03/21/19 - 9:45 AM to 11:00 AM
Special Seminar: Professor Sean T. Roberts
Manipulating Energy and Spin for Photon Up- and Down-conversion
The negligible spin-orbit coupling in many organic molecules creates opportunities to alter the energy of excited electrons by manipulating their spin. In particular, molecules with a large exchange splitting have garnered interest due to their potential to undergo singlet fission (SF), a process where a molecule in a high-energy spin-singlet state shares its energy with a neighbor, placing both in a low-energy spin-triplet state. When incorporated into photovoltaic and photocatalytic systems, SF can offset losses from carrier thermalization, which account for ~50% of the energy dissipated by these technologies. Likewise, compounds that undergo SF’s inverse, triplet fusion (TF), can be paired with infrared absorbers to create structures that upconvert infrared into visible light. In this presentation, I will review our group’s efforts to create organic:inorganic structures that use SF and TF for improved light harvesting and photon upconversion.
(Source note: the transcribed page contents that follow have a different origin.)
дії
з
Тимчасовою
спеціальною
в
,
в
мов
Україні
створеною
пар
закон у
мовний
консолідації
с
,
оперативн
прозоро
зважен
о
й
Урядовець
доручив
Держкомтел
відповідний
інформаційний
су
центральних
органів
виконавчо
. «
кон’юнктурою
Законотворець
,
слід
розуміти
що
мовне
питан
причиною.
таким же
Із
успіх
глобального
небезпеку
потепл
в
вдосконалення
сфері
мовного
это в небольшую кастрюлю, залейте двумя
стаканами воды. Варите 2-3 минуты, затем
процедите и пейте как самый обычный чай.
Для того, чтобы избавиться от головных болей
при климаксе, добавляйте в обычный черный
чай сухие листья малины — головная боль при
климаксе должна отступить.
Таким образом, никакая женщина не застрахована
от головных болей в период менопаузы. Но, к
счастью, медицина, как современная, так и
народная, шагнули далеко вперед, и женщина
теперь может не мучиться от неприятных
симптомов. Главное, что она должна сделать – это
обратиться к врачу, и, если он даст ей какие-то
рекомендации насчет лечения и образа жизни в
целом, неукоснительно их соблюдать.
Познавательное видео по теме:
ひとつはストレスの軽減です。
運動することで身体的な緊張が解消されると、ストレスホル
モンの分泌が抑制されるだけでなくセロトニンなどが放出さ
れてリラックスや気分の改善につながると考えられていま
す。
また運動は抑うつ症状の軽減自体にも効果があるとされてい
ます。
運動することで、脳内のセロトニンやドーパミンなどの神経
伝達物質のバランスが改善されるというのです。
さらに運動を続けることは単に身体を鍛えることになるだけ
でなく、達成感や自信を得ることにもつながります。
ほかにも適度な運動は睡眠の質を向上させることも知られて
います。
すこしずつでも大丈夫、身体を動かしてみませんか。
While members of Professor Roberts' group work on an array of chemical problems, the theme that runs through each is that they develop new ways of utilizing time-resolved nonlinear spectroscopy to separate dynamics that occur in different areas of the materials they study. Projects currently underway in the group include developing techniques that can selectively examine dynamics at buried interfaces in thin film electronics. We also utilize time-resolved Raman spectroscopy to look at ligand-nanocrystal interactions.